──────── Source passage ────────
In The Shadow Of The Wind, Zafon spun an ambitious, gothic tale of lost books and crumbling Gaudi mansions, part mystery, part romance, at times impressively spooky. It sold 12 million copies worldwide. The Angel's Game, the second of four Barcelona novels and a kind of prequel, is more playfully postmodern, though still with a powerfully driven story. It sold 600,000 copies in its first week in Spain, the fastest-selling Spanish novel ever.

Now Zafon is in London in the unspectacular rain to promote a different book. The Prince Of Mist is a children's book (though he is keen to point out its crossover appeal) and his first book, written 20 years ago, which made him a household name in Spain, now in its first English translation.

Max Carver is 13 when he moves with his family to a deserted house on the coast. Mysteries abound: the tragedy which seems to have surrounded the previous owners; the strange garden of statues behind the house; the stack of old cine films in the garage. As Max seeks out the truth, old secrets begin to stir. Some elements here will be familiar to Zafon readers: the cinematic spookiness (the wardrobe door handle which turns slowly from the inside…); the misdeeds of one generation coming back to haunt the next; even the suave, unflinching personification of evil.
────────
> _Work to complete_
1. Answer these questions using the Zafon passage.
(a) How many copies did The Shadow Of The Wind sell worldwide?
(b) How long ago was The Prince Of Mist written?
(c) How old is Max Carver when he moves with his family?
2. Rewrite the paragraph beginning "Max Carver is 13" from the Zafon passage as a short bulleted list that keeps its main facts.
3. Decide whether each statement agrees with the Zafon passage. Answer yes or no, quoting the words that decide it.
(a) The Angel's Game is the first of four Barcelona novels.
(b) The Prince Of Mist is now in its first English translation.
(c) Zafon is promoting the book in Madrid.
──────── Information shown ────────
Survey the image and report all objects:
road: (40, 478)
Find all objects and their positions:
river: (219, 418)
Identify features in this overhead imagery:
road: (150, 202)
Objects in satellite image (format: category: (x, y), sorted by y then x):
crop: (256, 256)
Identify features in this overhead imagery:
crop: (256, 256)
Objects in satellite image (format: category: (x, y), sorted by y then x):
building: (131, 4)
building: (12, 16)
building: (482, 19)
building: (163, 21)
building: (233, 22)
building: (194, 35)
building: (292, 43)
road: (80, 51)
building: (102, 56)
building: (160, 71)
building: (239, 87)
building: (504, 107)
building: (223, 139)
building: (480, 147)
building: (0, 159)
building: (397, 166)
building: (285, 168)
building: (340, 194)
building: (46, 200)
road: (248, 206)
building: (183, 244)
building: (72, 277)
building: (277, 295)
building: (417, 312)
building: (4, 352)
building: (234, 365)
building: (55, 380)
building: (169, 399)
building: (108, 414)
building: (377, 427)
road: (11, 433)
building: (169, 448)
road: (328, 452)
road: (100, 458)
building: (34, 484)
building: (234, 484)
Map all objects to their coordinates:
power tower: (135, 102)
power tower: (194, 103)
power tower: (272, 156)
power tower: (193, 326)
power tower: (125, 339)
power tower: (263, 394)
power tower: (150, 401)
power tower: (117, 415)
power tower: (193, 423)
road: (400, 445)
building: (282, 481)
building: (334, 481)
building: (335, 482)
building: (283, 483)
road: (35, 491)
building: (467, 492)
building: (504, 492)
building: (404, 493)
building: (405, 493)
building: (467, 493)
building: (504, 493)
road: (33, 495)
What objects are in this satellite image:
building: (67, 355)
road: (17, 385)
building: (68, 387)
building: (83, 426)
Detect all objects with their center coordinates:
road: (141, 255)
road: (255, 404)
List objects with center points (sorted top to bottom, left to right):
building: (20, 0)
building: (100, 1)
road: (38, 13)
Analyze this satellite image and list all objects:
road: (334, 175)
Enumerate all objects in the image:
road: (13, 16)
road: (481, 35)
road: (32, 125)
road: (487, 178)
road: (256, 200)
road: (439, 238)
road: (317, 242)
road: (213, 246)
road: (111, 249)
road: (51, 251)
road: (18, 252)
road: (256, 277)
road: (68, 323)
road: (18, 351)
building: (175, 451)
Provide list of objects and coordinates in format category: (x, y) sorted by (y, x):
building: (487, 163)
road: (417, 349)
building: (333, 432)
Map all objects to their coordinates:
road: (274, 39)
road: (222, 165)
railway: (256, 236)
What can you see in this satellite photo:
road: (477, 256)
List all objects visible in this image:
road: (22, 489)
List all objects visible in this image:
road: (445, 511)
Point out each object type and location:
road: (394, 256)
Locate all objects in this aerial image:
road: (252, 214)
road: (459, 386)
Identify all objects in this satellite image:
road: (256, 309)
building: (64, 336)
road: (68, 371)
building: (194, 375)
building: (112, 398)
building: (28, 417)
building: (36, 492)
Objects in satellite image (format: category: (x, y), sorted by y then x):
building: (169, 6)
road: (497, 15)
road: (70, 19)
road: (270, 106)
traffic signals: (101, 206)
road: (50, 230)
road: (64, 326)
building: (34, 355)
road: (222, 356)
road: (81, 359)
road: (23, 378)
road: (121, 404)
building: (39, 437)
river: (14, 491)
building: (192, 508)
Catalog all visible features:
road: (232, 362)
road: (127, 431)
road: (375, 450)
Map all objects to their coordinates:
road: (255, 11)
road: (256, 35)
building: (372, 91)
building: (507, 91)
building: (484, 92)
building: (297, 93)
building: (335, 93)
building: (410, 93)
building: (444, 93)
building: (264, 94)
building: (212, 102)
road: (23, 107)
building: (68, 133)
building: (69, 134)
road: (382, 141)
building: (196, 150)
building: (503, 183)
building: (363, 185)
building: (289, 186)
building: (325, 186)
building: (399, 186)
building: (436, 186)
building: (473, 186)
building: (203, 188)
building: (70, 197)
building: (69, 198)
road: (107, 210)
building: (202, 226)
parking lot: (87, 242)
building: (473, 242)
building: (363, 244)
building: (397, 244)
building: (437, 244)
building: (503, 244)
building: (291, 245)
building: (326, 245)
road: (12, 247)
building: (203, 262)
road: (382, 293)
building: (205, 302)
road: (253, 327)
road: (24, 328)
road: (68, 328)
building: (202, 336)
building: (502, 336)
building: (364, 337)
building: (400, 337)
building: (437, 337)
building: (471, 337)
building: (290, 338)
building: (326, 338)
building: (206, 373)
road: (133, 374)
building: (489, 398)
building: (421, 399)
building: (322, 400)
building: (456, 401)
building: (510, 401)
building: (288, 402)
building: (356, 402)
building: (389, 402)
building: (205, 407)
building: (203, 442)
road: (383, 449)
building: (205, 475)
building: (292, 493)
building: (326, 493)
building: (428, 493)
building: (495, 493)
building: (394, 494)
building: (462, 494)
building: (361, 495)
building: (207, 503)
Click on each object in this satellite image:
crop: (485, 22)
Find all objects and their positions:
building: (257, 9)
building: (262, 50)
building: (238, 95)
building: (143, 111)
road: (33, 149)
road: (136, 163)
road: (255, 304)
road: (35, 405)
────────
> _Exercise results_
1.
(a) 12 million copies
(b) 20 years ago
(c) 13

2.
- Max Carver, 13, moves with his family to a deserted house on the coast.
- The mysteries include a tragedy around the previous owners, a strange garden of statues behind the house, and old cine films stacked in the garage.
- As Max looks for the truth, old secrets begin to stir.
- Some elements will be familiar to Zafon readers: cinematic spookiness, one generation's misdeeds haunting the next, and a suave, unflinching personification of evil.

3.
(a) No: "the second of four Barcelona novels"
(b) Yes: "now in its first English translation"
(c) No: "Now Zafon is in London in the unspectacular rain to promote a different book."